GTLD Servers Report Different IP Address Than Zone Files

Jim Reid jim at rfc1035.com
Mon Mar 29 12:21:13 UTC 2004


>>>>> "Barry" == Barry Margolin <barmar at alum.mit.edu> writes:

    >> BTW, it's stupid and pointless to use a whois server to check
    >> on what information is in the DNS. These are different
    >> protocols and they provide different data. That data may not
    >> even come from the same source. Just because some name and IP
    >> address is in some TLD's whois database doesn't mean it'll be
    >> in the TLD's zone file. Or vice versa.

    Barry> Aren't the zone files for the domains hosted by the GTLD
    Barry> servers produced from the same database that WHOIS queries?

Not necessarily. In an ideal world they should be. However it depends
on the whois server and a registry's operations. [They might update
the DNS more frequently than they update any whois database, assuming
there is a definitive one.] Even the whois servers for gTLD registrars
don't give the same answer for some gTLD name that's looked up. I
tried one name at random against three gTLD registrar whois servers
and got three different answers. One was correct. Another returned a
"referral" to the whois server that held the correct data. The third
said "no match": presumably it only answers for the names that were
registered through that registrar. I wouldn't get that behaviour if
I'd queried 3 different gTLD name servers.

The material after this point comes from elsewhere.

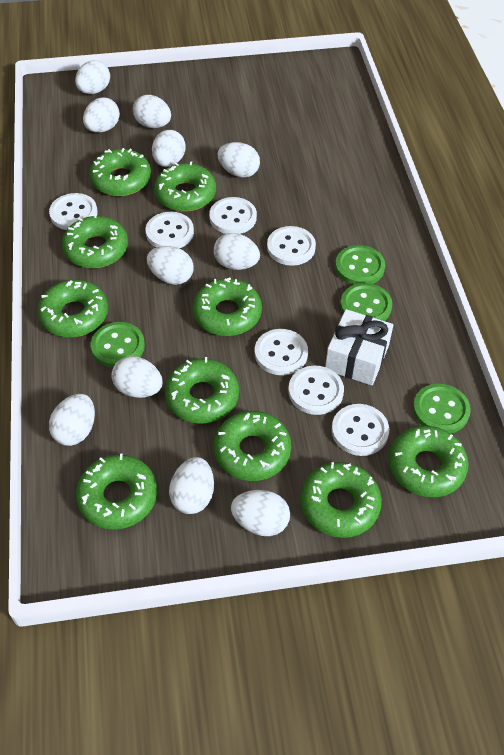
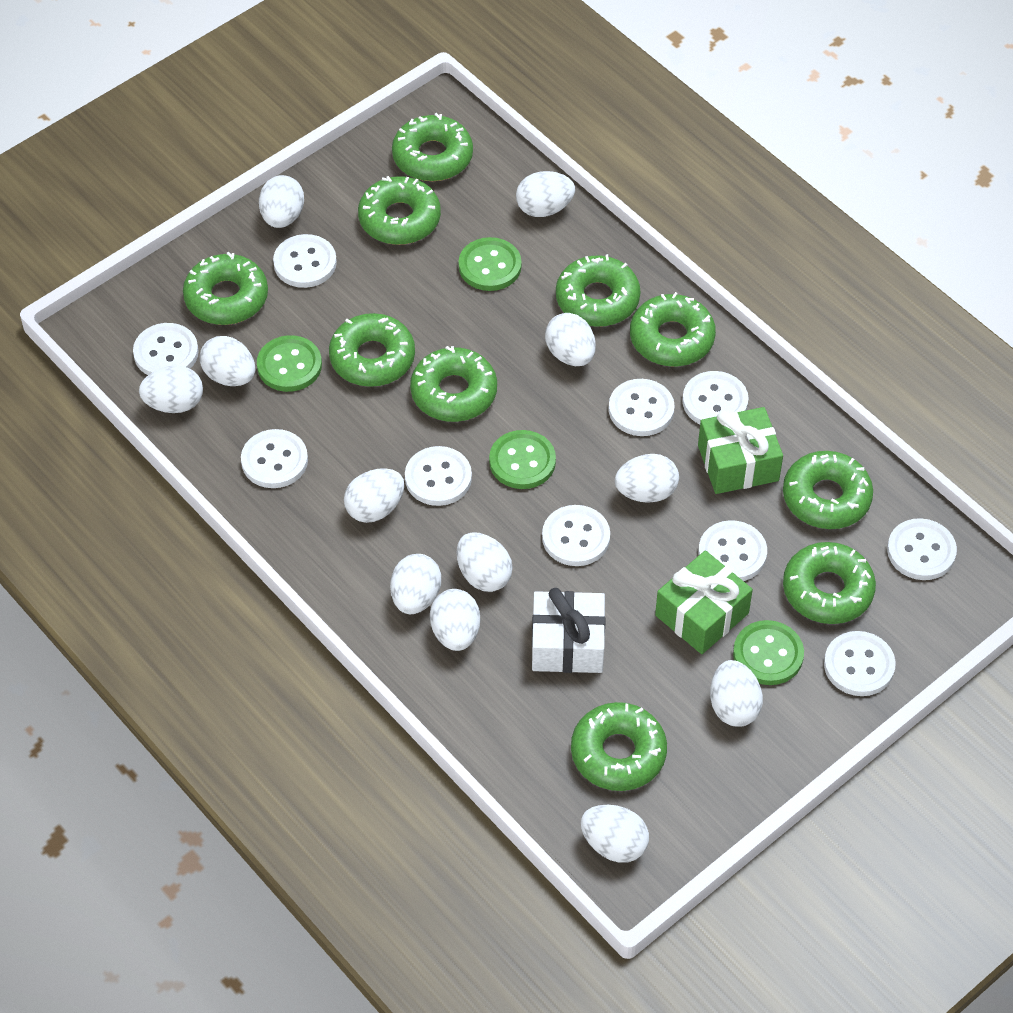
green gift: none = 0 -> [655,550,753,654] [698,407,783,494] = 2
white button: [49,193,98,230] [146,212,194,248] [209,197,257,234] [255,329,308,375] [267,226,316,266] [289,365,344,415] [332,404,389,456] = 7 -> [133,323,199,375] [241,429,308,488] [273,234,337,288] [405,446,472,506] [542,505,610,566] [609,379,675,436] [682,371,749,424] [699,520,767,581] [824,631,896,696] [887,518,957,580] = 10
white egg: [49,394,95,446] [75,60,110,94] [83,97,120,133] [111,356,163,398] [133,95,171,128] [147,246,194,285] [152,130,186,167] [169,457,214,514] [214,233,260,270] [217,142,260,178] [231,490,290,536] = 11 -> [139,366,203,413] [200,336,255,386] [259,175,304,228] [344,468,404,523] [390,554,441,614] [430,589,480,651] [456,532,513,592] [516,171,575,217] [545,313,596,366] [581,805,649,863] [615,454,679,503] [710,660,763,727] = 12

Besides, the point I was making was that if someone wants to check DNS
data, they should be doing a DNS lookup, not querying some whois
server. The two things are different protocols serving different data.
The same username and password database probably underpins access to a
box providing telnet and FTP service. But if someone wanted to do some
file transfers, they wouldn't use the telnet protocol, would they?